* **DATA EXCERPTS**:

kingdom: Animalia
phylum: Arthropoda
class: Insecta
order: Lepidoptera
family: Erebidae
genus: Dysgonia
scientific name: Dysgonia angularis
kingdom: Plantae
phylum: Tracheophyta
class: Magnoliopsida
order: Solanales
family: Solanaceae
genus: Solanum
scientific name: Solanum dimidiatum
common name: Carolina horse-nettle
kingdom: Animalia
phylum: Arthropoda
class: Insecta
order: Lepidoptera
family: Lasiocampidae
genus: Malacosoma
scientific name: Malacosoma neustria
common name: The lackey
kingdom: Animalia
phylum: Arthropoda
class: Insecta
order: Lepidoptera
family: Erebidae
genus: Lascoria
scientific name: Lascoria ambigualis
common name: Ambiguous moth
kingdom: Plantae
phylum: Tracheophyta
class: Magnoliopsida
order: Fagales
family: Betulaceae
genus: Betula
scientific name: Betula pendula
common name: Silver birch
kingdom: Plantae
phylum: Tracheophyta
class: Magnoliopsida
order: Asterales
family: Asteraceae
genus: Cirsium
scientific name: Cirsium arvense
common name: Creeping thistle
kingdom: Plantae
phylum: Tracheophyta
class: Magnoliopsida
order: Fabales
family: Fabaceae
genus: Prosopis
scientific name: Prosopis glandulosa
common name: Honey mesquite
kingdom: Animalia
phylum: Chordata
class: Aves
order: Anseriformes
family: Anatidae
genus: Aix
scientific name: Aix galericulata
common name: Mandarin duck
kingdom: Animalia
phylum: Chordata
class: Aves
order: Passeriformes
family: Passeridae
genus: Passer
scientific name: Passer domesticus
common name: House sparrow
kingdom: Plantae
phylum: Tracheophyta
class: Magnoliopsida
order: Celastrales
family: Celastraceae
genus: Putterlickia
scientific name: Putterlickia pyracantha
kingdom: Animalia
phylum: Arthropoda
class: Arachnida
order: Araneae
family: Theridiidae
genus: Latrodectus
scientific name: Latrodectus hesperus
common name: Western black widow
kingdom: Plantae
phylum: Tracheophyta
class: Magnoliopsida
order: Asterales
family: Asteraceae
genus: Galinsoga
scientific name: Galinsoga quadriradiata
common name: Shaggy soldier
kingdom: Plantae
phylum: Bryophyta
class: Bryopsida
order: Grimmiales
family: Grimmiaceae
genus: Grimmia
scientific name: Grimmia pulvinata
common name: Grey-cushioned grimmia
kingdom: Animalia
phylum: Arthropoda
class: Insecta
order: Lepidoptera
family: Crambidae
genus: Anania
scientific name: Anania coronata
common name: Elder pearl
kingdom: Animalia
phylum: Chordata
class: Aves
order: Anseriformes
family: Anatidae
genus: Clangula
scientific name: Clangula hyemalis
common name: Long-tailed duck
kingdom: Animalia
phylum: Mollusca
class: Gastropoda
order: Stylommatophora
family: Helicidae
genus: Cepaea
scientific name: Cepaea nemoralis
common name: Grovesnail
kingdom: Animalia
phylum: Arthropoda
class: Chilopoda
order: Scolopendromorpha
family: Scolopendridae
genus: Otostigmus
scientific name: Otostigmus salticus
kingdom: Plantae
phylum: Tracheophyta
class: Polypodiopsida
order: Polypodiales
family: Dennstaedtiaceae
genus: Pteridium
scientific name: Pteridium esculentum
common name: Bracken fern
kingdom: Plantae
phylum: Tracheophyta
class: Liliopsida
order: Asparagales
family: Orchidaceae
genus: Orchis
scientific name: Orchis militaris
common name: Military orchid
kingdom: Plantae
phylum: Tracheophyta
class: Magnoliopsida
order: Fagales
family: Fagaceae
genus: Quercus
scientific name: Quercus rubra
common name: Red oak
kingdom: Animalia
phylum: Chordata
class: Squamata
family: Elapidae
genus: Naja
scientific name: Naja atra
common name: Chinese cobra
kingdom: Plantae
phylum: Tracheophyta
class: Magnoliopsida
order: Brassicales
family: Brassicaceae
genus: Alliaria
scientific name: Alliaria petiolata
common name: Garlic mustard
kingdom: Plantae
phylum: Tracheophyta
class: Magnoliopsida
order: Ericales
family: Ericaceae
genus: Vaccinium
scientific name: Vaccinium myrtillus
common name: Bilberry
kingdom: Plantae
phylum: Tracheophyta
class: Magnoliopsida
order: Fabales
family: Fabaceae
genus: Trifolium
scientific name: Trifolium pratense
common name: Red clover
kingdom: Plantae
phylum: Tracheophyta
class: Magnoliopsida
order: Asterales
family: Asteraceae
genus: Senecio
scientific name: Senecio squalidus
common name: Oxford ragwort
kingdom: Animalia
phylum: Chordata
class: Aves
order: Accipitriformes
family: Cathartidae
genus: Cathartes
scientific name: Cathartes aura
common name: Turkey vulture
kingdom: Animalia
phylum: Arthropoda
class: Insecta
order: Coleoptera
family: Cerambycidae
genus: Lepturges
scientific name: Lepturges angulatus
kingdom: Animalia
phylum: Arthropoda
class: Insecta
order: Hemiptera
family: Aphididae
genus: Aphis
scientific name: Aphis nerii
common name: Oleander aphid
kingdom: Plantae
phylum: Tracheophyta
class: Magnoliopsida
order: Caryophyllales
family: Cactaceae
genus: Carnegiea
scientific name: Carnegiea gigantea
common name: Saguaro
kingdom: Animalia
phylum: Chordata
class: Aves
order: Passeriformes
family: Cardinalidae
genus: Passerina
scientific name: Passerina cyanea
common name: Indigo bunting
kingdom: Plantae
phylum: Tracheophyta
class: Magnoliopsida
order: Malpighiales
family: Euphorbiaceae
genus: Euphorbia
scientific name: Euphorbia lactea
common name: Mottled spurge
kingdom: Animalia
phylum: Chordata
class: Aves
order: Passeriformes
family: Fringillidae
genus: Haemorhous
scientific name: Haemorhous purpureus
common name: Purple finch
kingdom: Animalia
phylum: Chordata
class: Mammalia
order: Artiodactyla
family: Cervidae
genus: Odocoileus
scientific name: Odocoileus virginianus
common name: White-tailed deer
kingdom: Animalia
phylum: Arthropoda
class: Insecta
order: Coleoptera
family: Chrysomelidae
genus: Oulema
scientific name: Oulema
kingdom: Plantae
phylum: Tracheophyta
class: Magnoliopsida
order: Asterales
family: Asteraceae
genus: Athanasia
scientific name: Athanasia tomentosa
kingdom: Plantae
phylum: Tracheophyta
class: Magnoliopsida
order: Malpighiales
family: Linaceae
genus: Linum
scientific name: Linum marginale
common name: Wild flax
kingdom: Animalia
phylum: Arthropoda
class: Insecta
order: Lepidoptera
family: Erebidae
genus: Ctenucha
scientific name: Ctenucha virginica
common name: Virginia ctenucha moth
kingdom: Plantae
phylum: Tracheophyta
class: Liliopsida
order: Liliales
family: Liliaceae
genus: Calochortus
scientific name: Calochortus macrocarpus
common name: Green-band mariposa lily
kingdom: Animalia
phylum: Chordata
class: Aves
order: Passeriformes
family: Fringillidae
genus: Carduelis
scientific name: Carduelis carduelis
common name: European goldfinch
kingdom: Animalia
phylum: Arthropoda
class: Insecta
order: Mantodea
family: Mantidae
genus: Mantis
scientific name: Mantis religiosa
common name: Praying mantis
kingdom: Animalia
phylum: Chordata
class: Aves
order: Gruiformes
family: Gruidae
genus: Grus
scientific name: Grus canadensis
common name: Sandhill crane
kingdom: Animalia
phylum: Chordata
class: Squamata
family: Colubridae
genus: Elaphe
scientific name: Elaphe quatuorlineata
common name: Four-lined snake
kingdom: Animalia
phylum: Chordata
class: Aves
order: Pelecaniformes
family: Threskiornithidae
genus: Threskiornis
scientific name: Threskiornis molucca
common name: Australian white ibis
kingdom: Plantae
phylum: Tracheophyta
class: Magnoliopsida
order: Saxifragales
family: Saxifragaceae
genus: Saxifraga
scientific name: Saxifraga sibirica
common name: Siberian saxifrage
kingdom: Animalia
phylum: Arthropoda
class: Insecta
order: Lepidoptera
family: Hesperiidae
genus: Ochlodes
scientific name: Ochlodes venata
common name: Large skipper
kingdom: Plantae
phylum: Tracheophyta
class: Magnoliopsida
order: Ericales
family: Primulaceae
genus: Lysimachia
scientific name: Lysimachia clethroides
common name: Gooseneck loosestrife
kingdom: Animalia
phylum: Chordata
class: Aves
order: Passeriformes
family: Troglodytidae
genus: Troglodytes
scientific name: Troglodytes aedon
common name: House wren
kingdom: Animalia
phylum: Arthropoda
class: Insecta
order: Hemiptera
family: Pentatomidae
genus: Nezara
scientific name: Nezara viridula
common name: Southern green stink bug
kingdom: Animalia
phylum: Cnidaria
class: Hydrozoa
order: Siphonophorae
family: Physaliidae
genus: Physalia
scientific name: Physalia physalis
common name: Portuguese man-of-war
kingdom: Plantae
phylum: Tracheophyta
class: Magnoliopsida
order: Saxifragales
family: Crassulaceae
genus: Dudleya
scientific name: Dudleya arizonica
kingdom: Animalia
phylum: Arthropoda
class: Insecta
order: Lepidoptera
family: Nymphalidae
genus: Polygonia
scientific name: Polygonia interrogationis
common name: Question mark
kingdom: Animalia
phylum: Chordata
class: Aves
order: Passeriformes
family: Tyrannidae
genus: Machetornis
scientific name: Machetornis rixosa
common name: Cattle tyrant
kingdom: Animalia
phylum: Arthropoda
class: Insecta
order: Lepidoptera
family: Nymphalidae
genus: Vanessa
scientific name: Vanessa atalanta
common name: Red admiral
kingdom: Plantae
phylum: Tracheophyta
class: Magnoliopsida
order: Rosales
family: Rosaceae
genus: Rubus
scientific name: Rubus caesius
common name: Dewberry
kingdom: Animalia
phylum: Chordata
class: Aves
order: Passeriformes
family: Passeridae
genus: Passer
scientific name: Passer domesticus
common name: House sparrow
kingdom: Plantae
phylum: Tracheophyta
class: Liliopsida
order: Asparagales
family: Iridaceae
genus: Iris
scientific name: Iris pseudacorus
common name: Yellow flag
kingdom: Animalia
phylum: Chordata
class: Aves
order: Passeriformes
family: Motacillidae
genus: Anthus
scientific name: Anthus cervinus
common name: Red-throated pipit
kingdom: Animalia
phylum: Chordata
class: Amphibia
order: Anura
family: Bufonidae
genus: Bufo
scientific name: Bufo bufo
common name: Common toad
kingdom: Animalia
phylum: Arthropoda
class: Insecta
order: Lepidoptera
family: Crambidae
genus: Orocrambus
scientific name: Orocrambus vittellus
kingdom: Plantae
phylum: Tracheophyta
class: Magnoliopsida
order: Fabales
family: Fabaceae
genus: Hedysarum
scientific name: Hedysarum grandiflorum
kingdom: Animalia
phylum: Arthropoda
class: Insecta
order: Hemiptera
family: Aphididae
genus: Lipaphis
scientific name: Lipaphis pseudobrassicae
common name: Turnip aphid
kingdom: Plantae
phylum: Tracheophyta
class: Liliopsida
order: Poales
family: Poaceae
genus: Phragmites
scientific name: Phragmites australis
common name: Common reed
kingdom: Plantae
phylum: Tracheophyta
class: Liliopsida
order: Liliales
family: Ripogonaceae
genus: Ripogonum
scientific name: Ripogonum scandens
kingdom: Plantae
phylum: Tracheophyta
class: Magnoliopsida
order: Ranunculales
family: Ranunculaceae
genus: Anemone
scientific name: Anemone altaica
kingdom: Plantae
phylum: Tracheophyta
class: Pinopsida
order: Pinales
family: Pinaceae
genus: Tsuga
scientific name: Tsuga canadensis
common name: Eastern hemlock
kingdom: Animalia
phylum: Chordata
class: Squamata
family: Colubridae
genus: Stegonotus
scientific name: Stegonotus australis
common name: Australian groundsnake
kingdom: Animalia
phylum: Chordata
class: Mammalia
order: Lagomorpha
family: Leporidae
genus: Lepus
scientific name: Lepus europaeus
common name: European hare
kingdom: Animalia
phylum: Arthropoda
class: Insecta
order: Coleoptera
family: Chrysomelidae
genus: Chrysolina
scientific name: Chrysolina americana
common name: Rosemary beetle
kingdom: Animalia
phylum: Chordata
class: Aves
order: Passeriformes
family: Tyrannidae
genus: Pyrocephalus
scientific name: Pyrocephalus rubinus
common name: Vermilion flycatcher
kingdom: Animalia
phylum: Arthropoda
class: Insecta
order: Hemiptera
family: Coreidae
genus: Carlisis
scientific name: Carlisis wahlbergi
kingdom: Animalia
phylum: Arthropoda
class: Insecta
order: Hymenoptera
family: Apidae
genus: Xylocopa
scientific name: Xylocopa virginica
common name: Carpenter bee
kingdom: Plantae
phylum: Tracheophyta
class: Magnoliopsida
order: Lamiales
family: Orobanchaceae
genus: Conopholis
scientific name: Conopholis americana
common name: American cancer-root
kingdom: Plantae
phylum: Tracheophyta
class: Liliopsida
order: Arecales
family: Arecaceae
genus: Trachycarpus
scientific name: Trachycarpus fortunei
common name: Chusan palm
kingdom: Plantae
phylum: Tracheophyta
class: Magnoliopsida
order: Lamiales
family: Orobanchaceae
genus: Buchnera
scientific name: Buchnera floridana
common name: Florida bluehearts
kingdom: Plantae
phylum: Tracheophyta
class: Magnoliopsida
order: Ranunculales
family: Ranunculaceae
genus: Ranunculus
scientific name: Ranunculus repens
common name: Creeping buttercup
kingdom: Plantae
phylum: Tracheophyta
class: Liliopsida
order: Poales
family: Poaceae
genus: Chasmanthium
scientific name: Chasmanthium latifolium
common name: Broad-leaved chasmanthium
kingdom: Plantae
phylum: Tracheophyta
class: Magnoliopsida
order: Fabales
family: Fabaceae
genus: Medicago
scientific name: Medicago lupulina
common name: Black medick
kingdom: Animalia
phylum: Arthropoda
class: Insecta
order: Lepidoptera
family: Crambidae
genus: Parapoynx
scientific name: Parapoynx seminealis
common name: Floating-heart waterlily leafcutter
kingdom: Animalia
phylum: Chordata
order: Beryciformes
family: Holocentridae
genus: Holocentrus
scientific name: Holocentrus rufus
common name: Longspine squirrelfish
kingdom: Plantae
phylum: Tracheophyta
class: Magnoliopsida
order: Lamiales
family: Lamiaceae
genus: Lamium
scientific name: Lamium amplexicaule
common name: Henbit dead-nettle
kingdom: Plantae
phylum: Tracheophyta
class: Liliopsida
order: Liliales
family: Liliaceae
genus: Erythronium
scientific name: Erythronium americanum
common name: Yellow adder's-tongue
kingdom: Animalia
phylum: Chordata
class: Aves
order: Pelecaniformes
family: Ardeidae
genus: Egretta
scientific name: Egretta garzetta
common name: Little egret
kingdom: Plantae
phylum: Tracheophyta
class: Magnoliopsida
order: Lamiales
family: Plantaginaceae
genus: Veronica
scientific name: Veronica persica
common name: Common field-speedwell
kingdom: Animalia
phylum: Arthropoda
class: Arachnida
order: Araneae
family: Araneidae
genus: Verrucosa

* **GIVEN INSTRUCTION**: Starting at the line that contains "genus: Orchis", copy the data unchanged, line by line, and stop after the line that contains "common name: Chinese cobra".

* **EXPECTED OUTPUT**:
genus: Orchis
scientific name: Orchis militaris
common name: Military orchid
kingdom: Plantae
phylum: Tracheophyta
class: Magnoliopsida
order: Fagales
family: Fagaceae
genus: Quercus
scientific name: Quercus rubra
common name: Red oak
kingdom: Animalia
phylum: Chordata
class: Squamata
family: Elapidae
genus: Naja
scientific name: Naja atra
common name: Chinese cobra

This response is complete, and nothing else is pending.